[Saved entries]
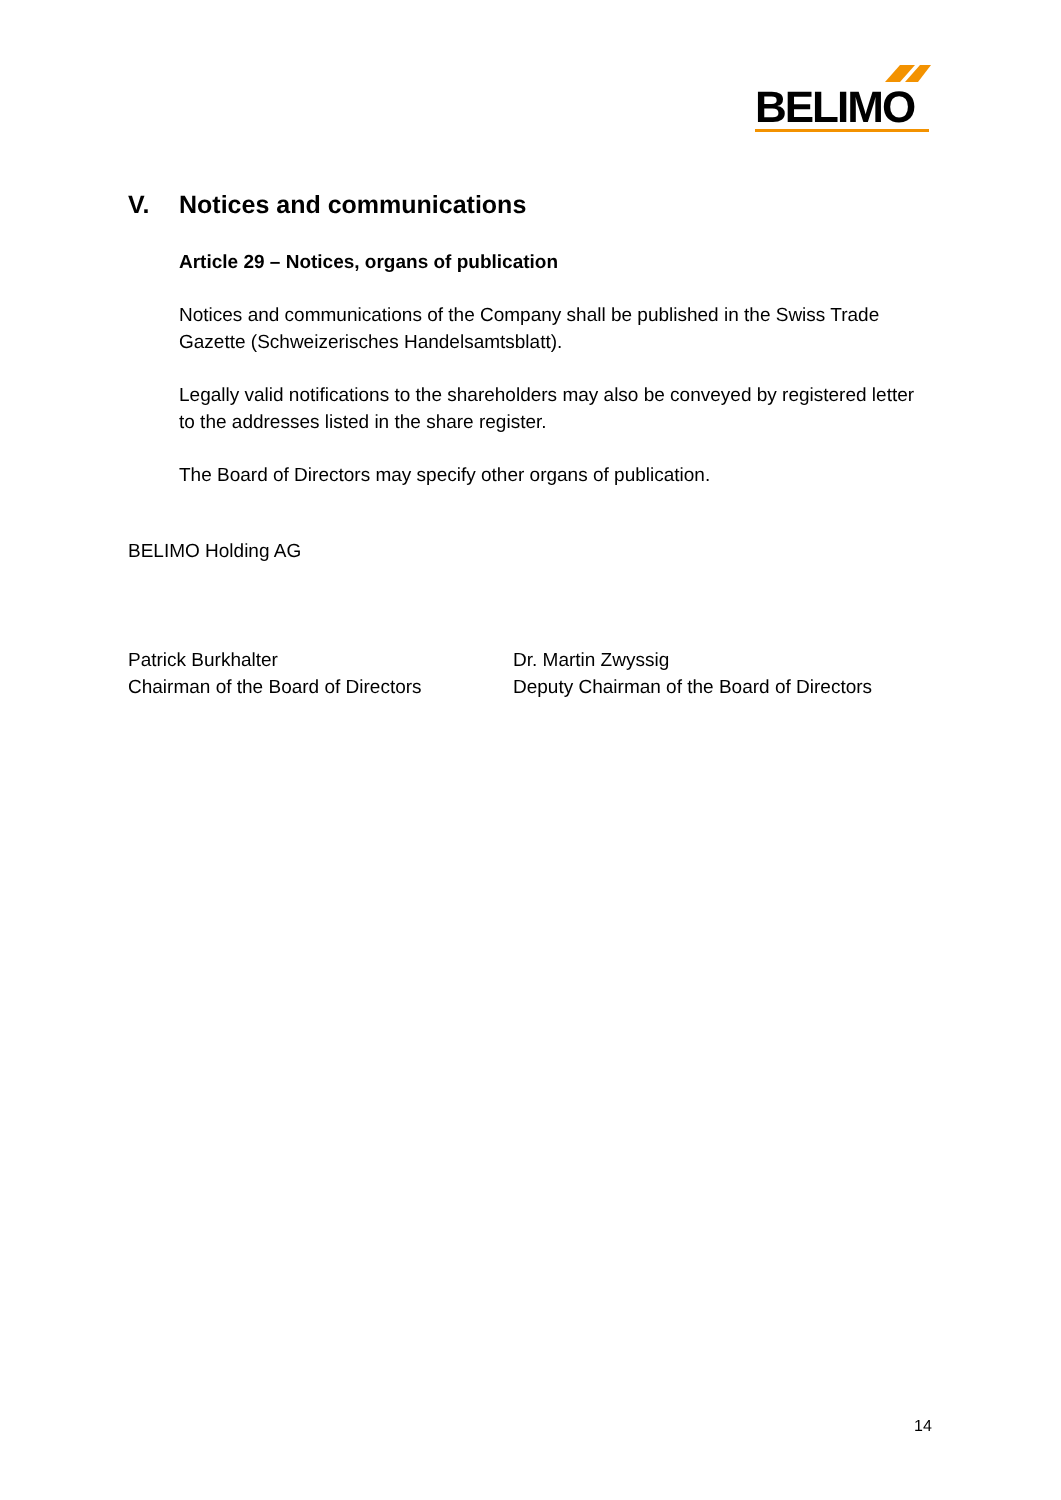BELIMO
V. Notices and communications
Article 29 – Notices, organs of publication
Notices and communications of the Company shall be published in the Swiss Trade Gazette (Schweizerisches Handelsamtsblatt).
Legally valid notifications to the shareholders may also be conveyed by registered letter to the addresses listed in the share register.
The Board of Directors may specify other organs of publication.
BELIMO Holding AG
Patrick Burkhalter
Chairman of the Board of Directors
Dr. Martin Zwyssig
Deputy Chairman of the Board of Directors
14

> [TASK TO COMPLETE]: Every line of the data above is to be repeated exactly; the images are to be left out.

> [FINISHED EXERCISE]:
BELIMO
V. Notices and communications
Article 29 – Notices, organs of publication
Notices and communications of the Company shall be published in the Swiss Trade Gazette (Schweizerisches Handelsamtsblatt).
Legally valid notifications to the shareholders may also be conveyed by registered letter to the addresses listed in the share register.
The Board of Directors may specify other organs of publication.
BELIMO Holding AG
Patrick Burkhalter
Chairman of the Board of Directors
Dr. Martin Zwyssig
Deputy Chairman of the Board of Directors
14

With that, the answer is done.